#Translating Subtitles
Subtitle translation is different from book translation. The text must fit timing, reading speed, speaker changes, and formatting tags while still sounding natural.
#Before You Start
Use clean subtitle files when possible:
- Prefer SRT or VTT files with valid numbering and timestamps.
- Keep a backup of the original subtitle file.
- Check whether the file uses speaker labels, HTML-like tags, or positioning notes.
- Confirm source and target languages before translating.
#Step-by-Step Workflow
- Import the subtitle file.
- Translate a short sample first.
- Review timing-sensitive lines in the CAT Editor.
- Fix names, repeated phrases, and speaker references.
- Check tags and punctuation after editing.
- Export and play the subtitle file with the video before publishing.
#What To Watch For
Subtitle lines have less room than book paragraphs. A literal translation may be too long to read on screen.
During review, check:
- Lines that overflow or read too slowly.
- Dialogue that sounds unnatural when spoken.
- Split sentences that depend on the previous or next subtitle.
- Tags such as italics or positioning markers.

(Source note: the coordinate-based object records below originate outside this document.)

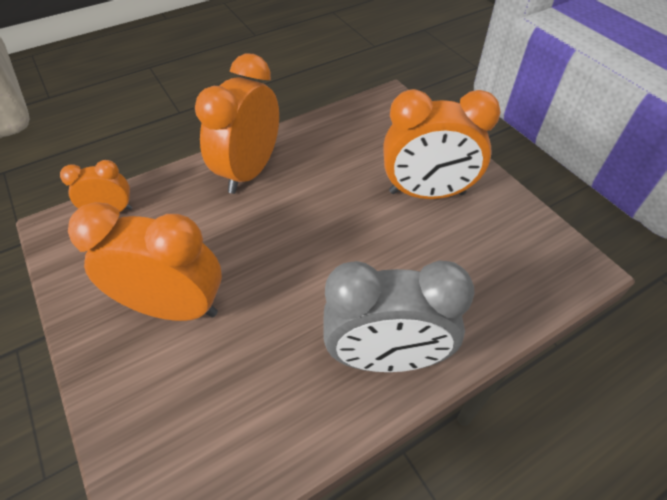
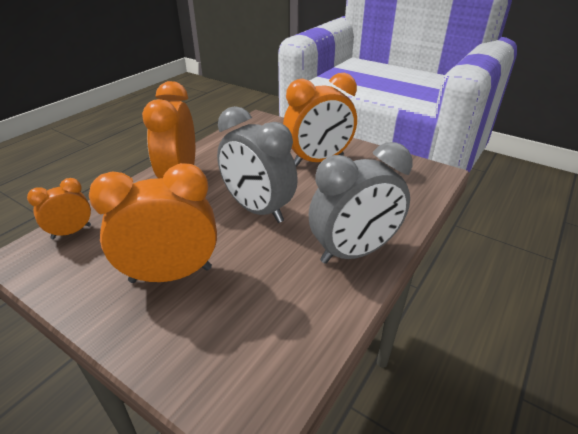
camera: 25 degrees left, 15 degrees down
(310, 249) = (258, 210): none -> grey clock

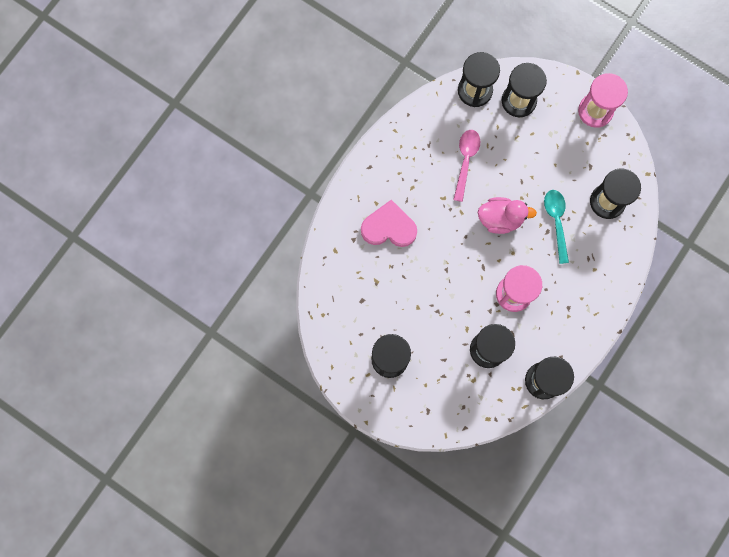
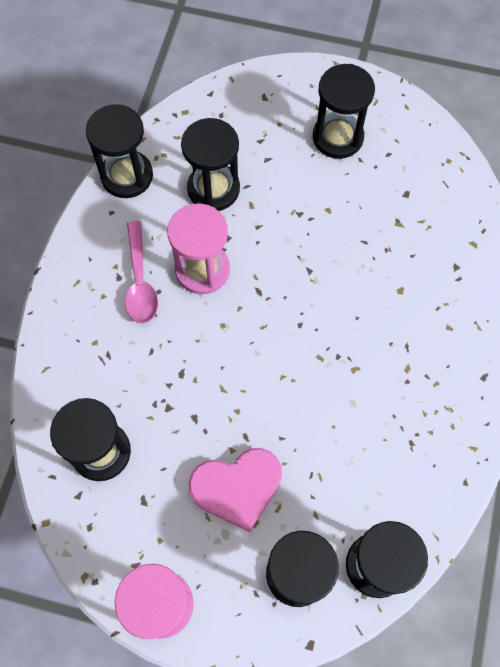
camera: 160 degrees right, 10 degrees down
(389, 227) = (415, 300): pink heart -> pink heart (237, 487)
(465, 161) = (344, 438): pink spoon -> pink spoon (140, 281)
(500, 219) = (258, 367): pink duck -> none
(556, 222) = (172, 392): turquoise spoon -> none

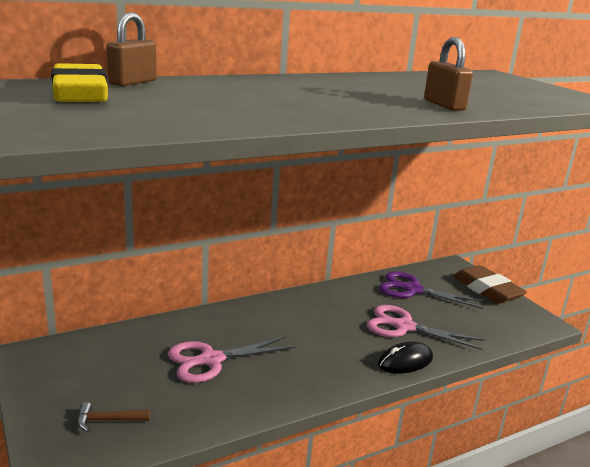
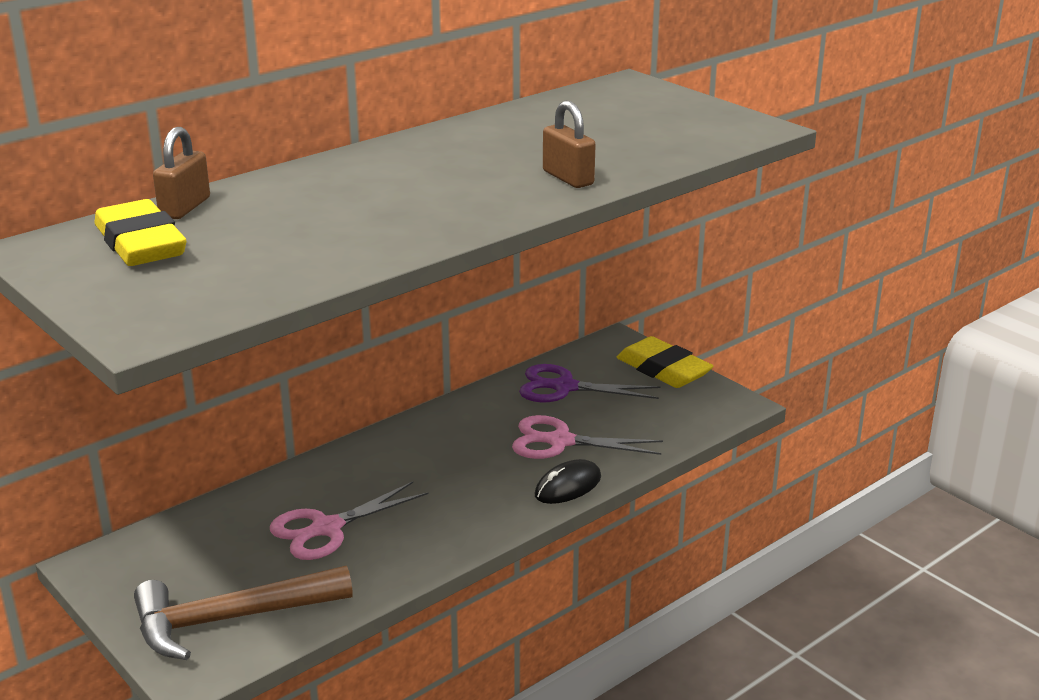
camera: 10 degrees left, 5 degrees up
(108, 420) = (230, 619): brown hammer -> brown hammer, size x2.50
(487, 290) = (663, 369): brown eraser -> yellow eraser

- Speaker labels and sound descriptions.
#Keeping Subtitle Tags Safe
If a line contains markup, preserve the tag structure unless you are sure it should change.
Example:
<i>I never said that.</i>
Keep the opening and closing tags around the translated text:
<i>Eu nunca disse isso.</i>
If tags are inconsistent after export, compare the affected line with the source subtitle and restore missing opening or closing tags.
#Video Workflow
CatScribe focuses on translating subtitle text. A practical video workflow is:
Create or obtain subtitles -> Translate subtitles -> Review timing and tags -> Export -> Test with video
If the video does not already have subtitles, create a subtitle file first using your preferred transcription tool, then import that file into CatScribe.